I'd ask you to write out the lines below exactly, with no images.

[Stored data]
----------------
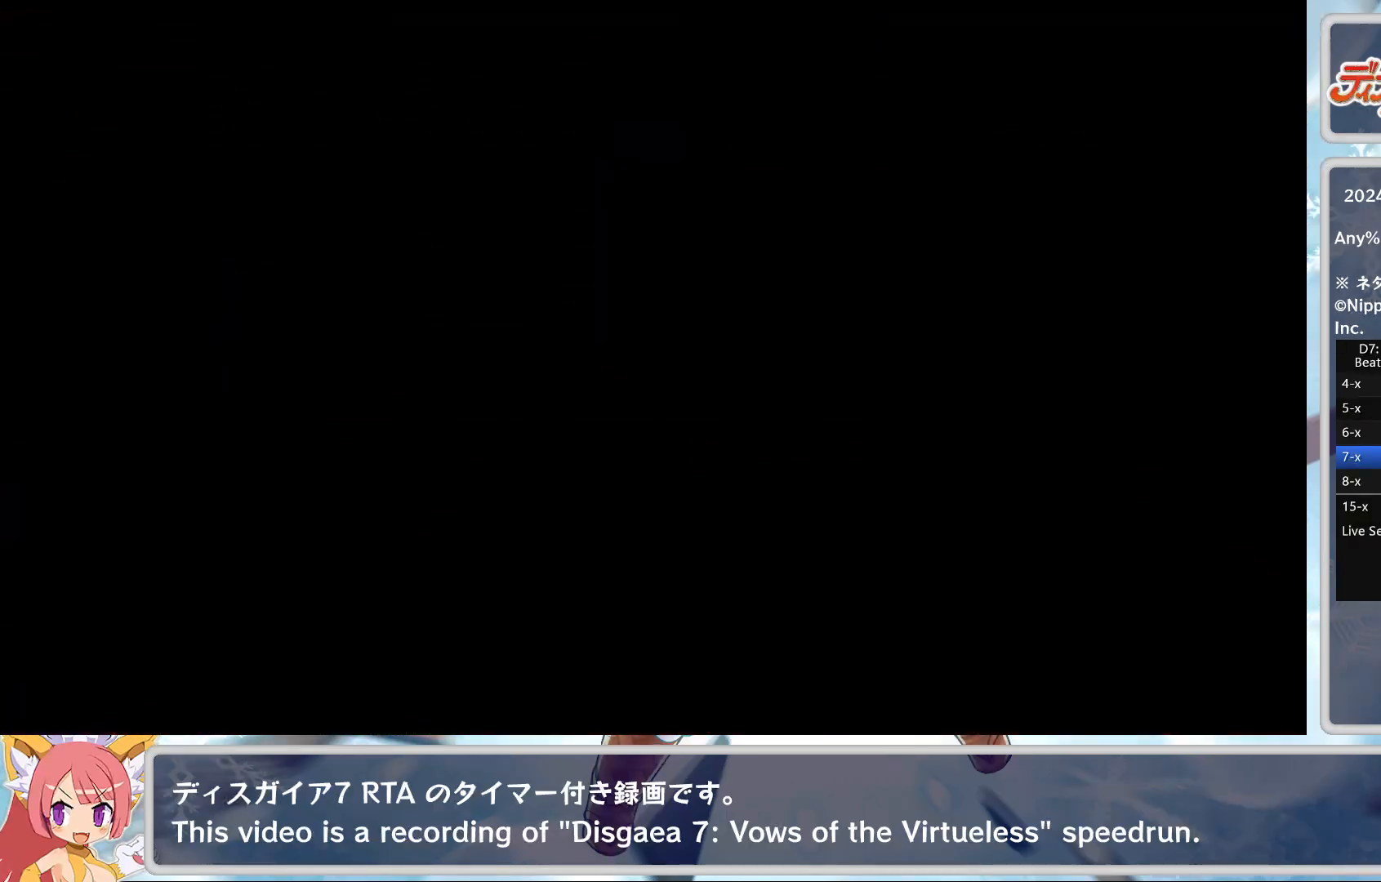
{"buttons": [], "left_stick": "center", "events": []}
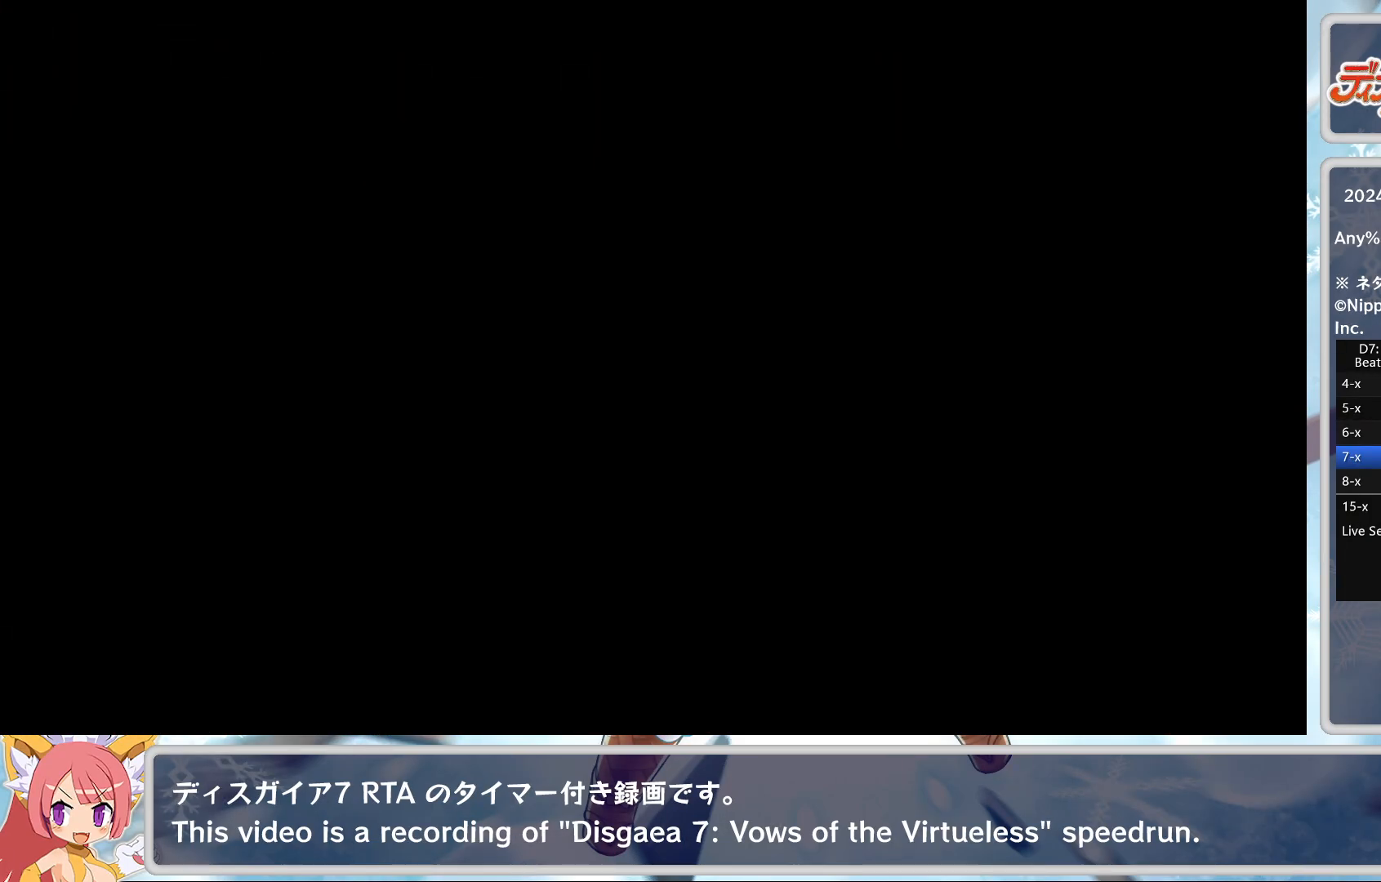
{"buttons": [], "left_stick": "center", "events": []}
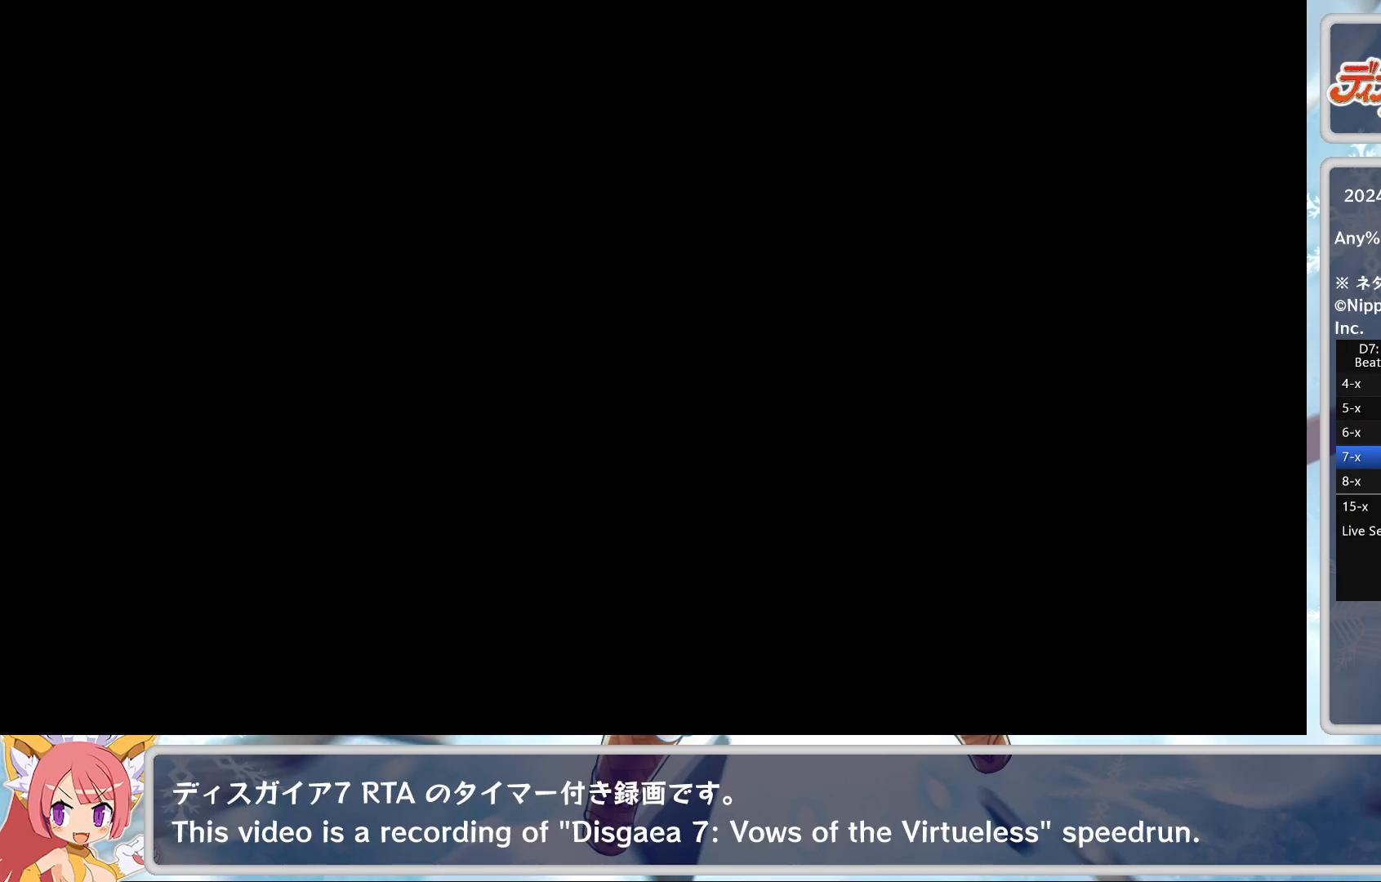
{"buttons": [], "left_stick": "center", "events": []}
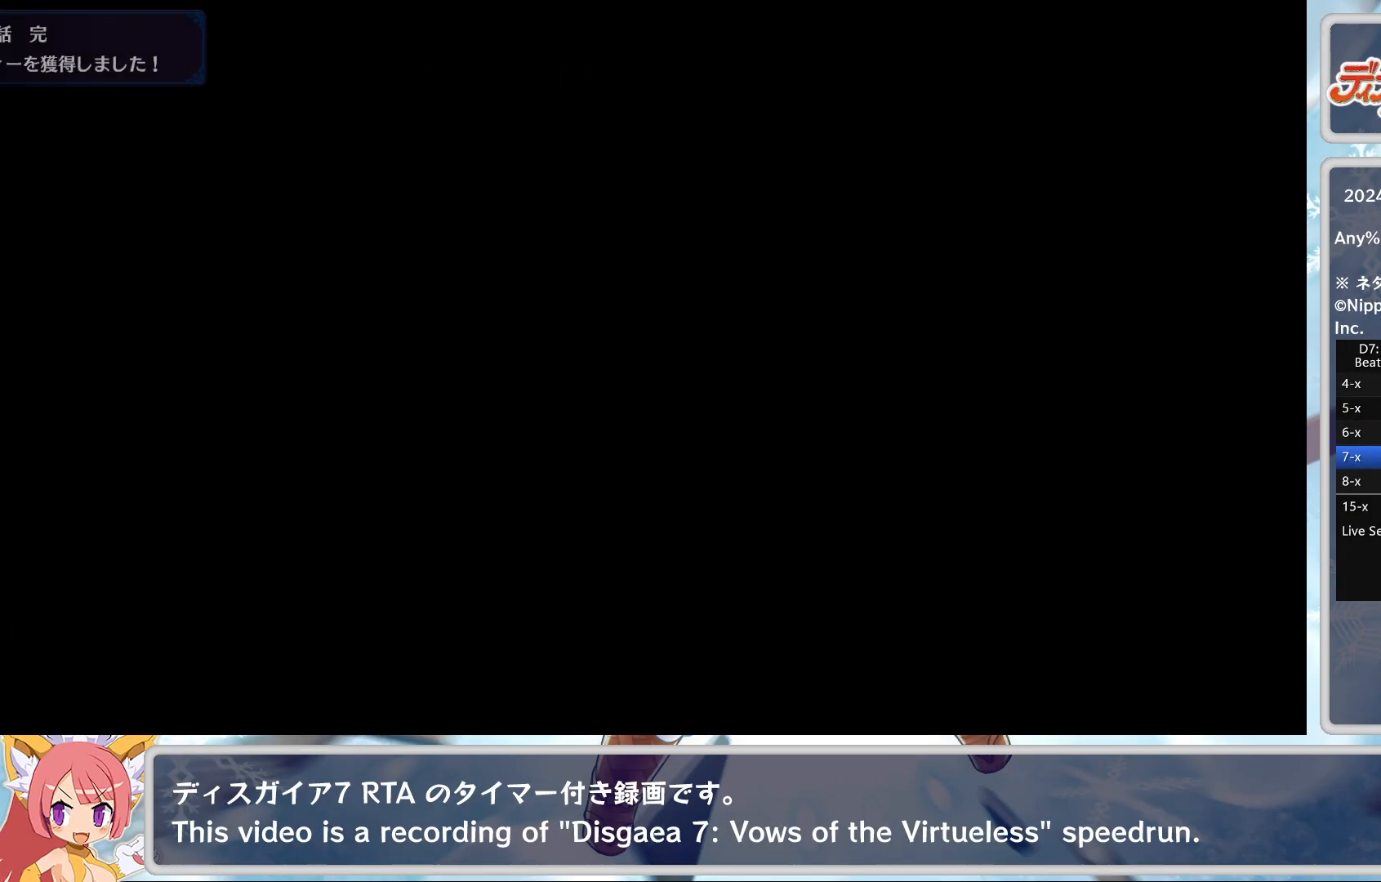
{"buttons": [], "left_stick": "center", "events": []}
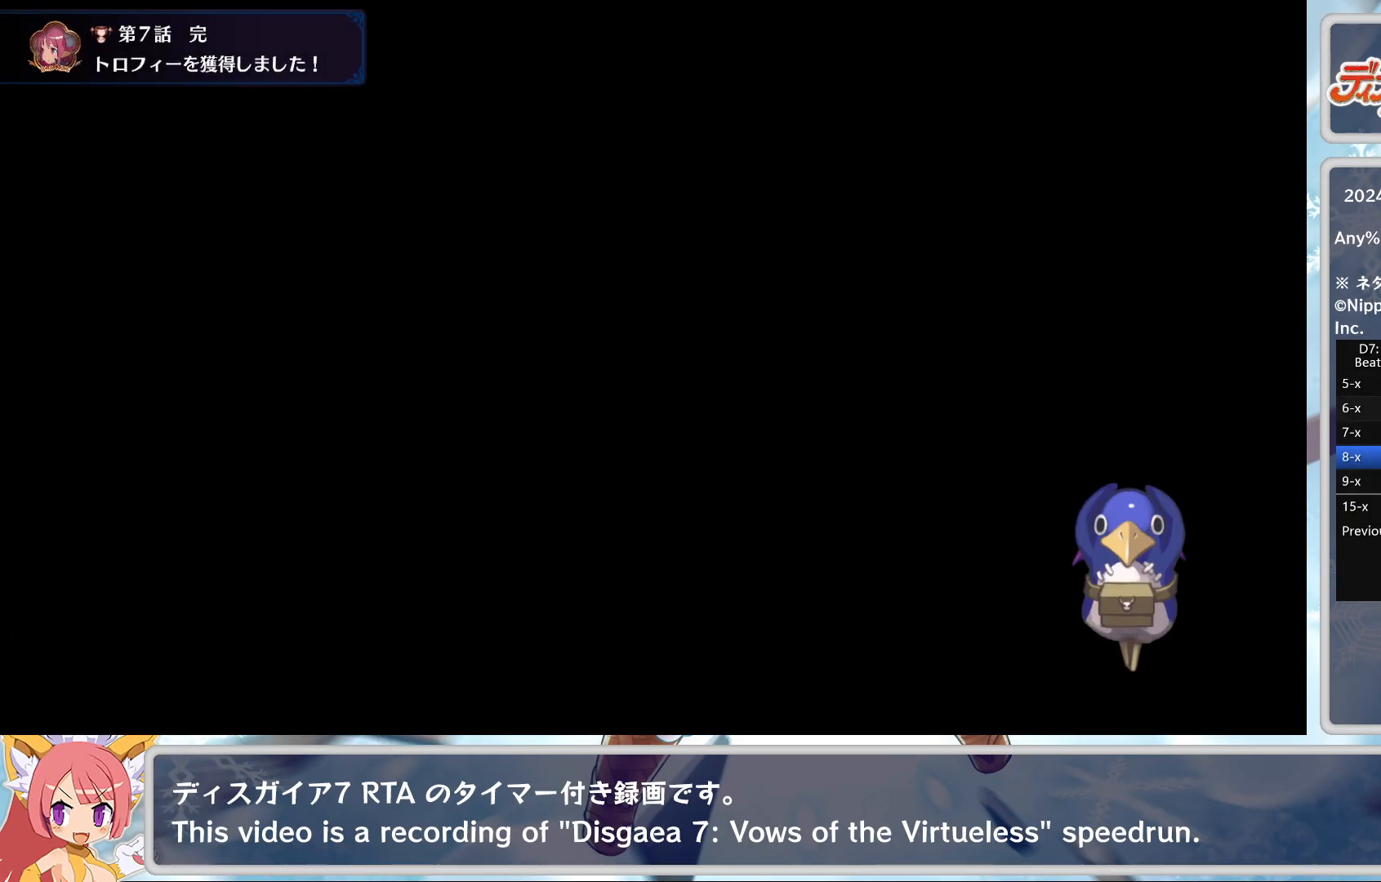
{"buttons": ["CIRCLE"], "left_stick": "center", "events": [[200, "CIRCLE", "down"], [283, "CIRCLE", "up"], [350, "CIRCLE", "down"], [417, "CIRCLE", "up"], [483, "CIRCLE", "down"]]}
----------------
■ **Problem solution**
{"buttons": [], "left_stick": "center", "events": []}
{"buttons": [], "left_stick": "center", "events": []}
{"buttons": [], "left_stick": "center", "events": []}
{"buttons": [], "left_stick": "center", "events": []}
{"buttons": ["CIRCLE"], "left_stick": "center", "events": [[200, "CIRCLE", "down"], [283, "CIRCLE", "up"], [350, "CIRCLE", "down"], [417, "CIRCLE", "up"], [483, "CIRCLE", "down"]]}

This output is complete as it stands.